Тем временем мы заворачиваем во двор и останавливаемся перед покосившимися колонками облупленного крыльца. Пока происходит церемония встречи с прислугой, собаки берут меня в оборот. Те, что поменьше ростом, стараются допрыгнуть до моего носа, а кто покрупнее, кладет передние лапы мне на плечи и старательно и всласть вылизывает мне уши и глаза. Наконец нянька уводит меня от собак в дом, куда им вход нерушимо заказан, — это уступка маме. Няня переодевает меня во все чистое, чтобы ни единой дорожной пылинки на мне не осталось. Тем временем привозят багаж, в дом втаскивают чемоданы и сундуки, идет обычная суета приезда, меня она не касается, я пробегаю насквозь весь дом, за зиму мы отвыкли друг от друга. Он кажется нежилым и холодным. Через гостиную, через террасу, пересекая палисадник, я бегу в парк, спускаюсь по замшелым его земляным ступенькам, чтобы одуреть от запаха ландышей, в изобилии растущих подле черных стволов, ощутить его вечернюю синеву, его сырую прохладу и оглохнуть от абсолютной его тишины. Дома в столовой из-под белого колпака висячей керосиновой лампы льется свет на накрытый для ужина стол. Я сразу слепну от его белизны. Мы ужинаем, на столе самовар, окна настежь открыты, за ними черно. Вдруг папа настораживается: «Тише», — мы замолкаем и прислушиваемся. В парке поют соловьи.
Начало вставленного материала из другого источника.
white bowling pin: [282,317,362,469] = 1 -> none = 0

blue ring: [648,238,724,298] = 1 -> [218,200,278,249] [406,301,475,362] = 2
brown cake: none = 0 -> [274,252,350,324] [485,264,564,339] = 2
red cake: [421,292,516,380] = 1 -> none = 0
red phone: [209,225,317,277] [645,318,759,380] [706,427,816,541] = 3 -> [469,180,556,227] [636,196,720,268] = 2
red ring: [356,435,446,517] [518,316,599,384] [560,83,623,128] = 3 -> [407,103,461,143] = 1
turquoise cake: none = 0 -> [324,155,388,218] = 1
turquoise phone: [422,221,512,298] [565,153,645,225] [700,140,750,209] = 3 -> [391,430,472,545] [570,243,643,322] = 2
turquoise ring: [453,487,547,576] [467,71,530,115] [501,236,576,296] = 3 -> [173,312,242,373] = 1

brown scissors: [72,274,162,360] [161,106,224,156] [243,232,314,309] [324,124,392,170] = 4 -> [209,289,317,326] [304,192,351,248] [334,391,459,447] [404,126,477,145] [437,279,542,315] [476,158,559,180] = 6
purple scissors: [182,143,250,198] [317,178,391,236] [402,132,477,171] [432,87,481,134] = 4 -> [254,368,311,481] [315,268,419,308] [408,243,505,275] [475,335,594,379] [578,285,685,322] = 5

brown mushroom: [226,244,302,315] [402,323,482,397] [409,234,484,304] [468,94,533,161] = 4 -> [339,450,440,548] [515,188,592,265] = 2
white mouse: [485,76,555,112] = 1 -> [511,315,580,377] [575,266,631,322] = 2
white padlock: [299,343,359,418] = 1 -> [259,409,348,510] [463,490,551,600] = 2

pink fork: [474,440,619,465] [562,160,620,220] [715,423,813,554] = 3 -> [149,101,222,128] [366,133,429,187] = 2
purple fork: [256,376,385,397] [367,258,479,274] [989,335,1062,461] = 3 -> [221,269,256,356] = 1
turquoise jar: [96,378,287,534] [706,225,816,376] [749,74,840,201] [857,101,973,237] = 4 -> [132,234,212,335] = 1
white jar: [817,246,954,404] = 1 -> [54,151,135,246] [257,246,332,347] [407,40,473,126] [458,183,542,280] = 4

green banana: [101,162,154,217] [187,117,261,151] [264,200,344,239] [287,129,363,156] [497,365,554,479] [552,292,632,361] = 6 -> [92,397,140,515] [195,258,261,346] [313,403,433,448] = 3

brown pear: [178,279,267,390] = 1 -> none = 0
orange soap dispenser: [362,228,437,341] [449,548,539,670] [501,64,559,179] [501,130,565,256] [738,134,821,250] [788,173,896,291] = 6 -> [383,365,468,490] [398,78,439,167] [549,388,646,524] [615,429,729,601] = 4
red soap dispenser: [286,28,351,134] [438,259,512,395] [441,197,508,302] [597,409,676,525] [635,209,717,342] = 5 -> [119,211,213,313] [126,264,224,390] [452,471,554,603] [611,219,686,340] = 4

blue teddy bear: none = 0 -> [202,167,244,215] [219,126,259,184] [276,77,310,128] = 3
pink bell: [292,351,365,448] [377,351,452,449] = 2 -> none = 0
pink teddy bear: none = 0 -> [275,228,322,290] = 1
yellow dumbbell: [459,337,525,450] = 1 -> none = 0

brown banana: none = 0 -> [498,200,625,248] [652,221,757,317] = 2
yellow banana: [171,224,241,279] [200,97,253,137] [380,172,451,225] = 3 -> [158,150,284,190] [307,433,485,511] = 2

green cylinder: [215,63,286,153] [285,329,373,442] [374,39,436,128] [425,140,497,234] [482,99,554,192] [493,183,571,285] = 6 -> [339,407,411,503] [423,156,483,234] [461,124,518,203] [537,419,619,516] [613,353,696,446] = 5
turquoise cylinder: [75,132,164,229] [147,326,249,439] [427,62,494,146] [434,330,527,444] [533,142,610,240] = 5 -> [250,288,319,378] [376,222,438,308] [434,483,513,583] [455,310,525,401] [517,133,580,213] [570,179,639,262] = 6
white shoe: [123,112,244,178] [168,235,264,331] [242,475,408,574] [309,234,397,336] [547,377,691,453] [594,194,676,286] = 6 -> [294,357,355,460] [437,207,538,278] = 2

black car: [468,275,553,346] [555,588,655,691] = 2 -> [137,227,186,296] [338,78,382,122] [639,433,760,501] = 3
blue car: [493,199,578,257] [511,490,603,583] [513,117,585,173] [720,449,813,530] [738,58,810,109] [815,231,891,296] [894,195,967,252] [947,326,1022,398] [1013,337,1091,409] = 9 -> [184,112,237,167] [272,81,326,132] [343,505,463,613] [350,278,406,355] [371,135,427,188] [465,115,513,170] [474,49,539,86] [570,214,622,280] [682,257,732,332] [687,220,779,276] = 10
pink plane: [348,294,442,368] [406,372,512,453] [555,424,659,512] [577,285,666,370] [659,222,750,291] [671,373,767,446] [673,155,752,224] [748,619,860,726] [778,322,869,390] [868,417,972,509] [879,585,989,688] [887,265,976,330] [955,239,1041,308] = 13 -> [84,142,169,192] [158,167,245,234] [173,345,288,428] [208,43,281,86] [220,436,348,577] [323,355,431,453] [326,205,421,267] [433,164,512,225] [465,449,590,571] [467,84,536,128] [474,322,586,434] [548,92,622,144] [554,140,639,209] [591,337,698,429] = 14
Я погружаюсь в кисею сна, кисея растет и ширится, из нее начинает что-то лепиться, но что — не понять. Потом она вдруг обрывается, я в своей детской, в кровати. У окна на столе горит свечка и тепло освещает няню в синей кофточке, в белом кружевном переднике, такую нарядную. Она шьет за столом, а за ней на черном окне тюлевая в белых точках занавеска. Мерцают зажженные лампады, мерцают ризы икон.

Кисея опять обволакивает меня; окончательно же я просыпаюсь, когда солнеч­ный свет уже водопадами льется сквозь мелкие листья старых берез, растущих за моим окном.